Though believers do not seek out divorce or push their spouses out the door, the unbeliever is not explicitly under the Law of God. The world has its marriage and divorce that it has defined for itself. God’s marriage is not like that of the world. Christians do not leave their spouses. We should question our salvation if we are so unfaithful.
If the unbelieving spouse leaves, the believing partner is to let him go. Why? God has called us to peace. There are two implications to consider. 1) God has not called the church to stir up the world but to live at peace in the world. 2) In this picture of apostasy, we see that there is a difference between being part of the covenant community and having salvation. Apostasy, then, is not leaving Christ. It is leaving the covenant community of faith. Apostasy is not a departure from salvation but a departure from visible covenant inclusion. Divorce is a picture of apostasy. Divorce is a breaking of a covenant, not a marriage. For, one cannot be married (united by God) and ever be separated (cf. Matthew 19:6). Just as there is a difference between the agreement on paper and marriage, there is a difference between inclusion in the covenant community and salvation. Marriage is permanent. Salvation is permanent. One can break a mere agreement or profession. God has called those who are saved to peace, not hatred or war, toward covenant breakers (cf. 5:10, 13).
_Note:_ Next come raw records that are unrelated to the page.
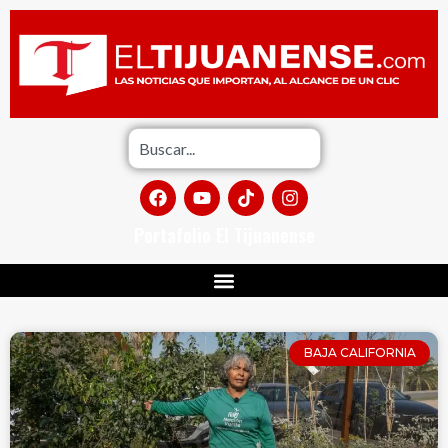
Portafolio El Tijuanense
BAJA CALIFORNIA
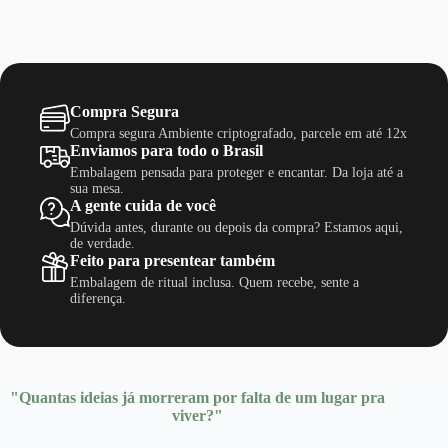
Compra Segura
Compra segura Ambiente criptografado, parcele em até 12x
Enviamos para todo o Brasil
Embalagem pensada para proteger e encantar. Da loja até a
sua mesa.
A gente cuida de você
Dúvida antes, durante ou depois da compra? Estamos aqui,
de verdade.
Feito para presentear também
Embalagem de ritual inclusa. Quem recebe, sente a
diferença.
"Quantas ideias já morreram por falta de um lugar pra
viver?"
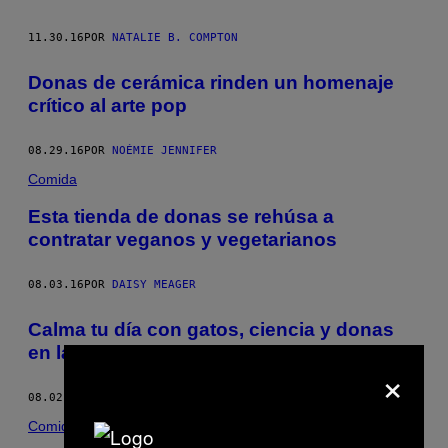
11.30.16
POR
NATALIE B. COMPTON
Donas de cerámica rinden un homenaje
crítico al arte pop
08.29.16
POR
NOÉMIE JENNIFER
Comida
Esta tienda de donas se rehúsa a
contratar veganos y vegetarianos
08.03.16
POR
DAISY MEAGER
Calma tu día con gatos, ciencia y donas
en las ilustraciones de Jeannie Phan
×
08.02.16
POR
BECKETT MUFSON
Comida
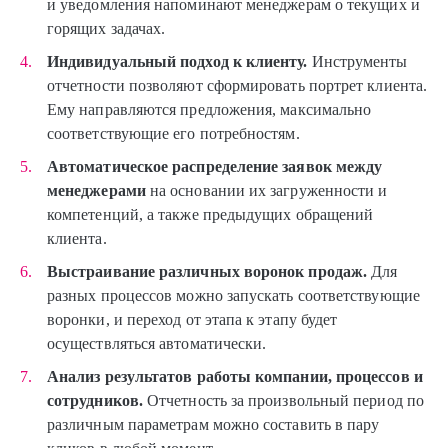
и уведомления напоминают менеджерам о текущих и
горящих задачах.
Индивидуальный подход к клиенту.
Инструменты
отчетности позволяют сформировать портрет клиента.
Ему направляются предложения, максимально
соответствующие его потребностям.
Автоматическое распределение заявок между
менеджерами
на основании их загруженности и
компетенций, а также предыдущих обращений
клиента.
Выстраивание различных воронок продаж.
Для
разных процессов можно запускать соответствующие
воронки, и переход от этапа к этапу будет
осуществляться автоматически.
Анализ результатов работы компании, процессов и
сотрудников.
Отчетность за произвольный период по
различным параметрам можно составить в пару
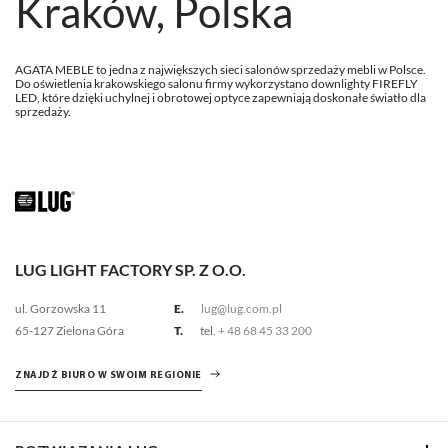
Kraków, Polska
AGATA MEBLE to jedna z największych sieci salonów sprzedaży mebli w Polsce.
Do oświetlenia krakowskiego salonu firmy wykorzystano downlighty FIREFLY
LED, które dzięki uchylnej i obrotowej optyce zapewniają doskonałe światło dla
sprzedaży.
LUG LIGHT FACTORY SP. Z O.O.
ul. Gorzowska 11
E.
lug@lug.com.pl
65-127 Zielona Góra
T.
tel.
+ 48 68 45 33 200
ZNAJDŹ BIURO W SWOIM REGIONIE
So, even during pride month, we are to practice peace toward covenant breakers. It is not up to us to try to wrangle the world. Let them go. They are apostate. Be faithful to the God of your salvation and let Him judge those outside the covenant community according to His will. His judgments are fiercer than ours anyway.
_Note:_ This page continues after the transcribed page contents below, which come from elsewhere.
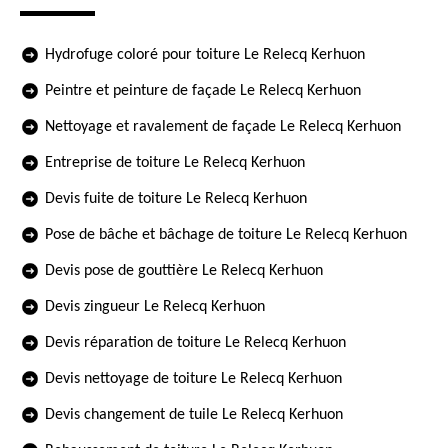
Hydrofuge coloré pour toiture Le Relecq Kerhuon
Peintre et peinture de façade Le Relecq Kerhuon
Nettoyage et ravalement de façade Le Relecq Kerhuon
Entreprise de toiture Le Relecq Kerhuon
Devis fuite de toiture Le Relecq Kerhuon
Pose de bâche et bâchage de toiture Le Relecq Kerhuon
Devis pose de gouttière Le Relecq Kerhuon
Devis zingueur Le Relecq Kerhuon
Devis réparation de toiture Le Relecq Kerhuon
Devis nettoyage de toiture Le Relecq Kerhuon
Devis changement de tuile Le Relecq Kerhuon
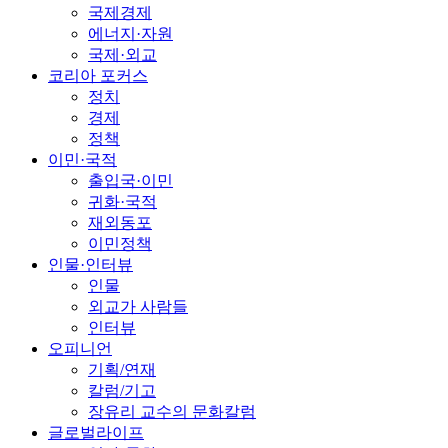
국제경제
에너지·자원
국제·외교
코리아 포커스
정치
경제
정책
이민·국적
출입국·이민
귀화·국적
재외동포
이민정책
인물·인터뷰
인물
외교가 사람들
인터뷰
오피니언
기획/연재
칼럼/기고
장유리 교수의 문화칼럼
글로벌라이프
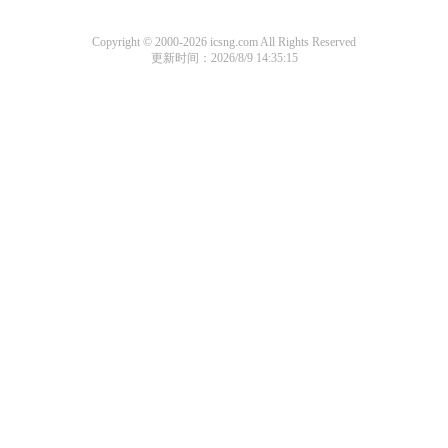
Copyright © 2000-2026 icsng.com All Rights Reserved
更新时间：2026/8/9 14:35:15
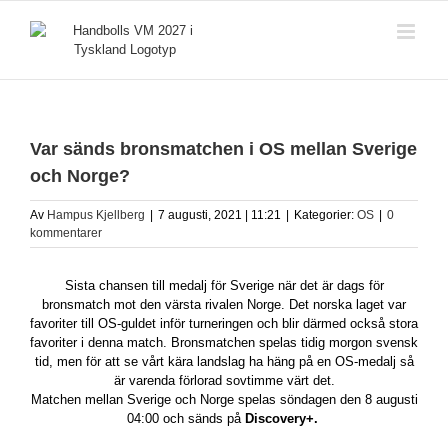
Fortsätt
till
innehållet
Var sänds bronsmatchen i OS mellan Sverige
och Norge?
Av
Hampus Kjellberg
|
7 augusti, 2021 | 11:21
|
Kategorier:
OS
|
0
kommentarer
Sista chansen till medalj för Sverige när det är dags för
bronsmatch mot den värsta rivalen Norge. Det norska laget var
favoriter till OS-guldet inför turneringen och blir därmed också stora
favoriter i denna match. Bronsmatchen spelas tidig morgon svensk
tid, men för att se vårt kära landslag ha häng på en OS-medalj så
är varenda förlorad sovtimme värt det.
Matchen mellan Sverige och Norge spelas söndagen den 8 augusti
04:00 och sänds på
Discovery+.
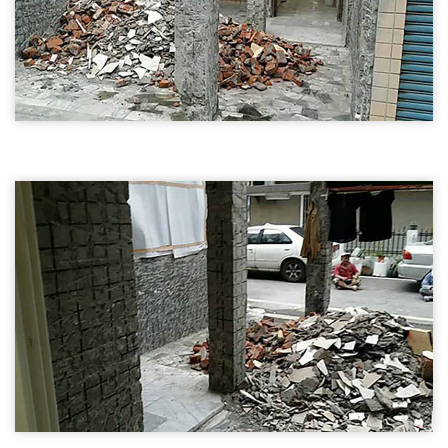
新竹磚牆隔間拆除02
新竹拆除,磚牆隔間拆除,木作隔間拆除
新竹磚牆隔間拆除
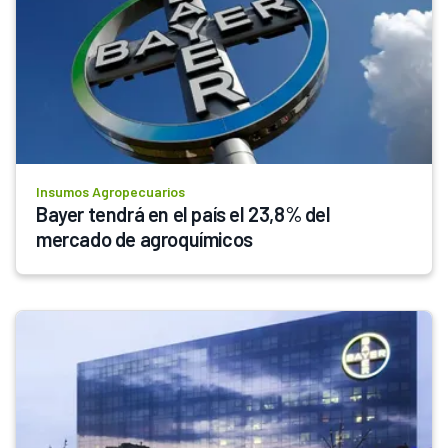
Insumos Agropecuarios
Bayer tendrá en el país el 23,8% del 
mercado de agroquímicos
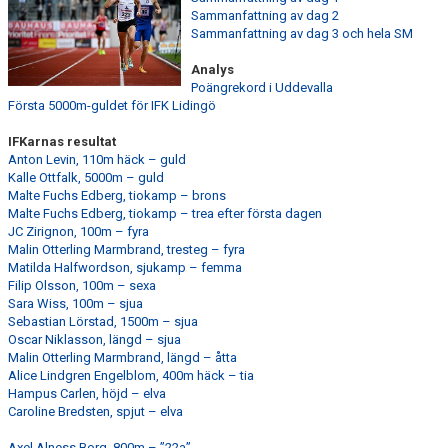
Sammanfattning av dag 2
Sammanfattning av dag 3 och hela SM
Analys
Poängrekord i Uddevalla
Första 5000m-guldet för IFK Lidingö
IFKarnas resultat
Anton Levin, 110m häck – guld
Kalle Ottfalk, 5000m – guld
Malte Fuchs Edberg, tiokamp – brons
Malte Fuchs Edberg, tiokamp – trea efter första dagen
JC Zirignon, 100m – fyra
Malin Otterling Marmbrand, tresteg – fyra
Matilda Halfwordson, sjukamp – femma
Filip Olsson, 100m – sexa
Sara Wiss, 100m – sjua
Sebastian Lörstad, 1500m – sjua
Oscar Niklasson, längd – sjua
Malin Otterling Marmbrand, längd – åtta
Alice Lindgren Engelblom, 400m häck – tia
Hampus Carlen, höjd – elva
Caroline Bredsten, spjut – elva
Axel Alness Borg, 800m – ”22a”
For how do you know, O wife, whether you will save your husband? Or how do you know, O husband, whether you will save your wife? Only, as the Lord has assigned to each one, as God has called each, in this manner let him walk. And so I direct in all the churches.
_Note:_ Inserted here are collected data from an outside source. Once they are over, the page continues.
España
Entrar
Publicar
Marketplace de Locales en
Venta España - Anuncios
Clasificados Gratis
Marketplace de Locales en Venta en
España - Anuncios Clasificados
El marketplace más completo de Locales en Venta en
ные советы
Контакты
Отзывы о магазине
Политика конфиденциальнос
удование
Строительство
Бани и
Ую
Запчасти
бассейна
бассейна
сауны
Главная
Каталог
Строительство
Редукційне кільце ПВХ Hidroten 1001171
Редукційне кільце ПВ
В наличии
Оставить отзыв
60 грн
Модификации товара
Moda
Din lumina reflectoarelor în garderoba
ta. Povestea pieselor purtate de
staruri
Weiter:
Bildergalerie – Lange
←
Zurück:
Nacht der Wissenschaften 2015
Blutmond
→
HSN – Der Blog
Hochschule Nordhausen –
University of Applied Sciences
Paul employs a rhetorical question to provoke the thoughts of spouses whose partners apostatize. No spouse knows whether their unbelieving partner will ever become a believer. Neither missionary dating nor marriage are good ideas. If your spouse is an unbeliever, you do not need to spend every moment trying to convert him or her. Paul reveals the effectual calling of God here, a doctrine we refer to as predestination. It is the Lord who calls each one into the kingdom and we do not know whether or not someone else will be called. Inclusion in the covenant community is conditional for some. Election is unconditional. Further, we see the doctrine of foreordination. It is the Lord who assigns the circumstances of each one’s life. Because God alone is the one who saves and works all things together, Christians are content no matter their circumstances. When we understand the providence of God, we are content. Understanding God’s providence is the secret to a contented, happy life. Walk according to the election and ordination of God. This is how all Christians in all local church are instructed to walk out the faith that has been given to them. Once again, Paul connects a person’s walk with God to his or her covenant involvement in the local church. Once again, we see that contentment is the key to humble and godly living. As far as the world goes, we see again that we are called to peace. Peace precedes justice.